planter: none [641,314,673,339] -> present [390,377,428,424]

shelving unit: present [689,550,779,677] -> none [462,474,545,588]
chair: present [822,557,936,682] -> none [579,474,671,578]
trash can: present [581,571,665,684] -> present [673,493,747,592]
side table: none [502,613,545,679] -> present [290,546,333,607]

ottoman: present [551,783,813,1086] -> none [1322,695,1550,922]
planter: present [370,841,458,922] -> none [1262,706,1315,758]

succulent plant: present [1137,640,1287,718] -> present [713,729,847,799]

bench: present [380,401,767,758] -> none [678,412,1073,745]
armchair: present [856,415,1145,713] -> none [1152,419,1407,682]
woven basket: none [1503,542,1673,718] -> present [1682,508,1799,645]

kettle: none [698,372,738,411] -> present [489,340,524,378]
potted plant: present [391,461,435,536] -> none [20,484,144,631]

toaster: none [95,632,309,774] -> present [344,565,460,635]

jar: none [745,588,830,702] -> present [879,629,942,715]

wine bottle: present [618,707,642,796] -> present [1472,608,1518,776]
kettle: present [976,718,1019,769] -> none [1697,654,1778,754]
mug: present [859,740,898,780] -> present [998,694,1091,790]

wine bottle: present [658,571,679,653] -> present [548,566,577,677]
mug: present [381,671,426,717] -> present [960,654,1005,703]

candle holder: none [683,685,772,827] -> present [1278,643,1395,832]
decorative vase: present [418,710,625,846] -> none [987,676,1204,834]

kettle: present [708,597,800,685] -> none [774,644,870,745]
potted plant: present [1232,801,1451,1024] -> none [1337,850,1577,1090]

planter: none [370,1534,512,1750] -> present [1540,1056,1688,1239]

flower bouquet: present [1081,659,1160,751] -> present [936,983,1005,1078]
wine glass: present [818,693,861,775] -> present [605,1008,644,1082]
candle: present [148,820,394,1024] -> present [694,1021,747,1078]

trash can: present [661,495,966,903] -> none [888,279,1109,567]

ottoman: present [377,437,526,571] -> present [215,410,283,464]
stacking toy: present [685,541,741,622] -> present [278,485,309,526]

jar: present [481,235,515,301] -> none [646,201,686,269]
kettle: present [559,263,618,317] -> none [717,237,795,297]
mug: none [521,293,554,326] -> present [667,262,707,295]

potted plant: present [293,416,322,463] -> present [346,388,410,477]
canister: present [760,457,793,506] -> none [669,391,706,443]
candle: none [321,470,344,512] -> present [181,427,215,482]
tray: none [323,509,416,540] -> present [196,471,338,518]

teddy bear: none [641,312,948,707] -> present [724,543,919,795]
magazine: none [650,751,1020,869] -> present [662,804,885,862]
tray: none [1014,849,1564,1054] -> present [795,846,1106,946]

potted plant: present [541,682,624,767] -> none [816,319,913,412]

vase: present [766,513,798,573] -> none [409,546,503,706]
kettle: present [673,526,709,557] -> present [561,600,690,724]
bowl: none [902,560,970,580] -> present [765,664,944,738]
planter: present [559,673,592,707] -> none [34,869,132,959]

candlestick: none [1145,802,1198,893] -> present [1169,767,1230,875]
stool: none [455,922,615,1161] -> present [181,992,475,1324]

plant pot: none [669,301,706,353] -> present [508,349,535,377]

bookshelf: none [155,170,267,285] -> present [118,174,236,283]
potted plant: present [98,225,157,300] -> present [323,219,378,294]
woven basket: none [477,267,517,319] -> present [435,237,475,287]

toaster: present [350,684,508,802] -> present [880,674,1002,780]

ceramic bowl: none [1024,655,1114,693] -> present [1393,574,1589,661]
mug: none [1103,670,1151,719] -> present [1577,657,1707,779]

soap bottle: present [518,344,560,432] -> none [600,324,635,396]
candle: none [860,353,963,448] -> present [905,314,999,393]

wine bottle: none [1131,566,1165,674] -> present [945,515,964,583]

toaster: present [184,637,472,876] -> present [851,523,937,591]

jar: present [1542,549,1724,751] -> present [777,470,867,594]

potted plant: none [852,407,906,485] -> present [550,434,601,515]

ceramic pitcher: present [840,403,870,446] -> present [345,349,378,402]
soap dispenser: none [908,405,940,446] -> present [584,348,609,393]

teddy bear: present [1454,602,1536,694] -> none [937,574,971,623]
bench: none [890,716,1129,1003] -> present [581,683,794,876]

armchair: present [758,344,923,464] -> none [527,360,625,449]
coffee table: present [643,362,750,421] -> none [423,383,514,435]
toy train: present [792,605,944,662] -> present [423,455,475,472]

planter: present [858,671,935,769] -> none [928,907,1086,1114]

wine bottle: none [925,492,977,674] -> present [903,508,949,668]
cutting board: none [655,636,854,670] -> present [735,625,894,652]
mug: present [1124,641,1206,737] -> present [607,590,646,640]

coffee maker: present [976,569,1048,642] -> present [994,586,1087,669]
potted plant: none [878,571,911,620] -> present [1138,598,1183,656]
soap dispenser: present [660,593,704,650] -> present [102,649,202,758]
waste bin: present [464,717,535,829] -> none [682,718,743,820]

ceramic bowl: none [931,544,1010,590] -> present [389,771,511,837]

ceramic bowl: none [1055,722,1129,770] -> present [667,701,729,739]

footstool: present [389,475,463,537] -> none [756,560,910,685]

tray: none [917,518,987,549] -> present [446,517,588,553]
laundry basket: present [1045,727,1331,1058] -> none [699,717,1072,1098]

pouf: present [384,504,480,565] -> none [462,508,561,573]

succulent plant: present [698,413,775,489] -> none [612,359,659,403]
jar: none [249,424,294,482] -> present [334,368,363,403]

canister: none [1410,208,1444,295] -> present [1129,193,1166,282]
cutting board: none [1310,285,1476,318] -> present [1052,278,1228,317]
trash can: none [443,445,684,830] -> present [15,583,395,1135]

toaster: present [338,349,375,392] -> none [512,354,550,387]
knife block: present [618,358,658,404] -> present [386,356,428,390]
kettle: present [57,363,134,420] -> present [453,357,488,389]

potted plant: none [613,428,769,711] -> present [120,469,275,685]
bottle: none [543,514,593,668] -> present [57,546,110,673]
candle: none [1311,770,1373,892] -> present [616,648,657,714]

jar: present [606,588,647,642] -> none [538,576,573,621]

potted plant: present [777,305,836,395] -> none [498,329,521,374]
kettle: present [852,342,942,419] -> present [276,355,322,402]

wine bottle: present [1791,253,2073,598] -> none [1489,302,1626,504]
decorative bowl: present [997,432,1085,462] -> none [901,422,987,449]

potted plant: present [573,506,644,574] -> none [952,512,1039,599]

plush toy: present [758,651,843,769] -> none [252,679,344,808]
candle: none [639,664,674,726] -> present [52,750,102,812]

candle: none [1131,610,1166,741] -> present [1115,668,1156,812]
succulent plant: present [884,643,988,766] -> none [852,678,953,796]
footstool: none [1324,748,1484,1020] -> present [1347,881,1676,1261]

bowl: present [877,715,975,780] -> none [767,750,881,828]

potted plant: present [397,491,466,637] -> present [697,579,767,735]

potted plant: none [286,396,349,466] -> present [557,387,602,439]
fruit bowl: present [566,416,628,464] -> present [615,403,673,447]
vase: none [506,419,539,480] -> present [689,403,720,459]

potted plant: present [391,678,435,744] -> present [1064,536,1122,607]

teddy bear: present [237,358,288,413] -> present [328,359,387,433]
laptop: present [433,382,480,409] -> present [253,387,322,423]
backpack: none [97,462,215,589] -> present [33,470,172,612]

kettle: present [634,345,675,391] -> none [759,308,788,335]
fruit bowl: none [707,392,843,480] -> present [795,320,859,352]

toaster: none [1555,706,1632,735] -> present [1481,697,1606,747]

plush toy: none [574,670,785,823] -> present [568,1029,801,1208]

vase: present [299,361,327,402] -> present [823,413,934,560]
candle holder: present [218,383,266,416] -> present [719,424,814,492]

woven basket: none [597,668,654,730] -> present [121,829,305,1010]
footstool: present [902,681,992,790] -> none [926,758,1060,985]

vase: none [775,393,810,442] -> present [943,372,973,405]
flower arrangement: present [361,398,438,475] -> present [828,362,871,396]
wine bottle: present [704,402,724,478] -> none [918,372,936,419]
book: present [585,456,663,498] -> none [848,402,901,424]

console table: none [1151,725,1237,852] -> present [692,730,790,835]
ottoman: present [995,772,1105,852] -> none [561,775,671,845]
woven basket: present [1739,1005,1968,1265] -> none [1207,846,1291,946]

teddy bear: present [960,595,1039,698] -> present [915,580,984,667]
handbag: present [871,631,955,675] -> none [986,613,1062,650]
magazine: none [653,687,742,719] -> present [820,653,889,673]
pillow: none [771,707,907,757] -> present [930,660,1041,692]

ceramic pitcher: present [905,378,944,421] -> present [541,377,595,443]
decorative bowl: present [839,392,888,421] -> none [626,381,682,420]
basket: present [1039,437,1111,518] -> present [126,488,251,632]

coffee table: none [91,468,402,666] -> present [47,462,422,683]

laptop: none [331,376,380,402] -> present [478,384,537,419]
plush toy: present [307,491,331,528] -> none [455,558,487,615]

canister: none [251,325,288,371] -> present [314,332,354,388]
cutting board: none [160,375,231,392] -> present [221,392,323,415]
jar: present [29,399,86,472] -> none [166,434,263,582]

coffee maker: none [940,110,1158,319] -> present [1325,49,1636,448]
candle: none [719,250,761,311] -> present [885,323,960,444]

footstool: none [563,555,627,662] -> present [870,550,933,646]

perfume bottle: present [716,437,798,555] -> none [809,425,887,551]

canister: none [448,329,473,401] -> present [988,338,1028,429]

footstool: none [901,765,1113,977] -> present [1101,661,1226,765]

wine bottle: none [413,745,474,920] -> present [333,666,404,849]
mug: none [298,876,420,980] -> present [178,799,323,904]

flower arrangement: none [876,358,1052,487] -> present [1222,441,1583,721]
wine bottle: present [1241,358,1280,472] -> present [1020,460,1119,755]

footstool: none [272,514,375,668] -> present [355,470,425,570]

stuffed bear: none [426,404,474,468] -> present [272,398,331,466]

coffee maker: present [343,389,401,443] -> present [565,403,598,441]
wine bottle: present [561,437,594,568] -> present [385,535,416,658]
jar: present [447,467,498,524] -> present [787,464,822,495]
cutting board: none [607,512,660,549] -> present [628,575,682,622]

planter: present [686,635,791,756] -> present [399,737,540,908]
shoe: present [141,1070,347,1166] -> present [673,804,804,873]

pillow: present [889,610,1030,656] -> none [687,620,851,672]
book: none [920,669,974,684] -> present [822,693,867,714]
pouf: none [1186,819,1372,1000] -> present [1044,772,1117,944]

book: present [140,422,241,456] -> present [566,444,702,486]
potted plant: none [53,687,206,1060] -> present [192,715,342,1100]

=======

● To do: From the material above, set down exactly the lines starting at the one with "mug: none [298,876,420,980]" and ending at the one with "wine bottle: present [561,437,594,568]", end lines included.

● Answer space:
mug: none [298,876,420,980] -> present [178,799,323,904]

flower arrangement: none [876,358,1052,487] -> present [1222,441,1583,721]
wine bottle: present [1241,358,1280,472] -> present [1020,460,1119,755]

footstool: none [272,514,375,668] -> present [355,470,425,570]

stuffed bear: none [426,404,474,468] -> present [272,398,331,466]

coffee maker: present [343,389,401,443] -> present [565,403,598,441]
wine bottle: present [561,437,594,568] -> present [385,535,416,658]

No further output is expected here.